Deu um exemplo: "os números das contribuições para a Segurança Social não são os mesmos números que aparecem nas tabelas do Banco de Portugal".

"São números bastante divergentes", que "têm a ver com os critérios de inclusão" em cada base de dados, e a informação não está harmonizada, explicou.

As conclusões da Agência para a Integração, Migração e Asilo(AIMA) apontam para 1,5 milhões de estrangeiros a residir em Portugal até ao final de 2024, com base nas autorizações de residência concedidas, mas Pedro Góis prefere esperar pela avaliação do Instituto Nacional de Estatística para ter certezas sobre os números.

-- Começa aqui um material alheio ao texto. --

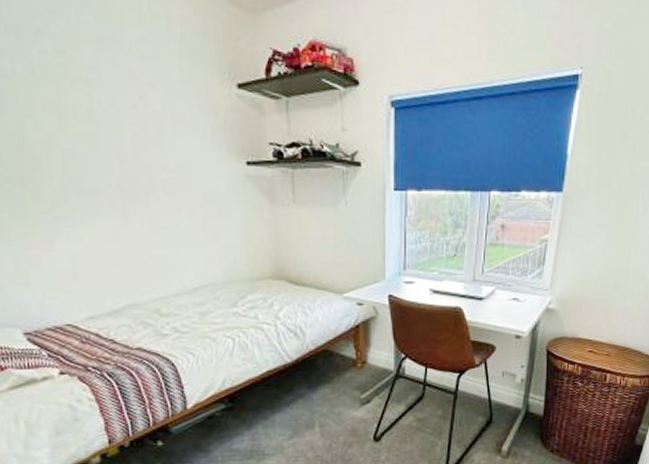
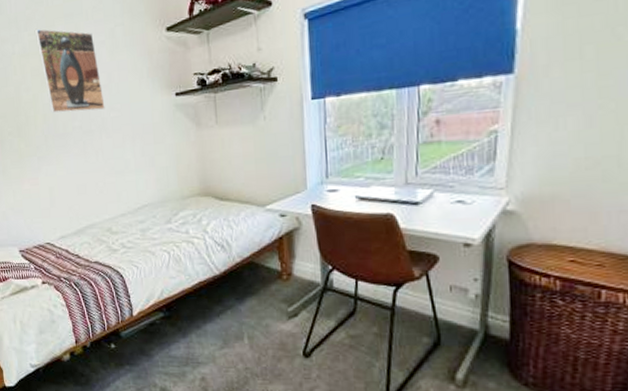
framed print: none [48,46,154,167] -> present [34,28,105,113]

"O INE está a fazer esta avaliação e reequilíbrio estatístico com base nos mesmos indicadores de outros países", utilizando padrões internacionais, explicou Pedro Góis.

"Vamos ter de ter paciência porque os números da AIMA chegaram tarde", tendo em conta o processo de extinção do Serviço de Estrangeiros e Fronteiras(SEF), o aumento das manifestações de interesse e dos vistos dos países lusófonos.

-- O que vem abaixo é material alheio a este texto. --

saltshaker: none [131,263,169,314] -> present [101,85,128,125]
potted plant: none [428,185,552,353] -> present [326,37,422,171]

Tudo isto afectou a qualidade dos números, reconheceu, embora sublinhando que a AIMA apenas contabiliza as autorizações de residência, apesar de muitos destes estrangeiros já não residirem em Portugal, informação que só o INE pode verificar.

"Estamos a falar de semanas ou alguns meses" até que o INE produza os seus dados e "tenhamos a certeza de que a série estatística não foi quebrada" e seja possível "comparar 2025 com 2015, por exemplo", porque os critérios serão os mesmos.

A AIMA "recolhe interações e não necessariamente um número sequencial de processos", explicou Pedro Góis na sua intervenção, que disse preferir não comentar os números públicos.

"Não queremos transmitir informação de que não temos a certeza absoluta", disse o responsável, resumindo: "os dados administrativos são da AIMA, os dados estatísticos sobre a população estrangeira residente em Portugal são do INE".

Mónica Isfan, da OM, explicou o novo painel de recolha de dados que vai permitir a harmonização da informação estatística sobre imigrantes, salientando que já estão a ser estabelecidos protocolos de colaboração.

De acordo com o técnico da OM, questões como "migração irregular, mobilidade circular ou trabalho informal continuam pouco observadas" nas bases de dados estatísticas.

Na sua opinião, o observatório deve "ser visto num papel de curadoria científica da informação migratória, promovendo a harmonização e sistematização dessa informação", fazendo "leituras comparativas de todos os dados disponíveis".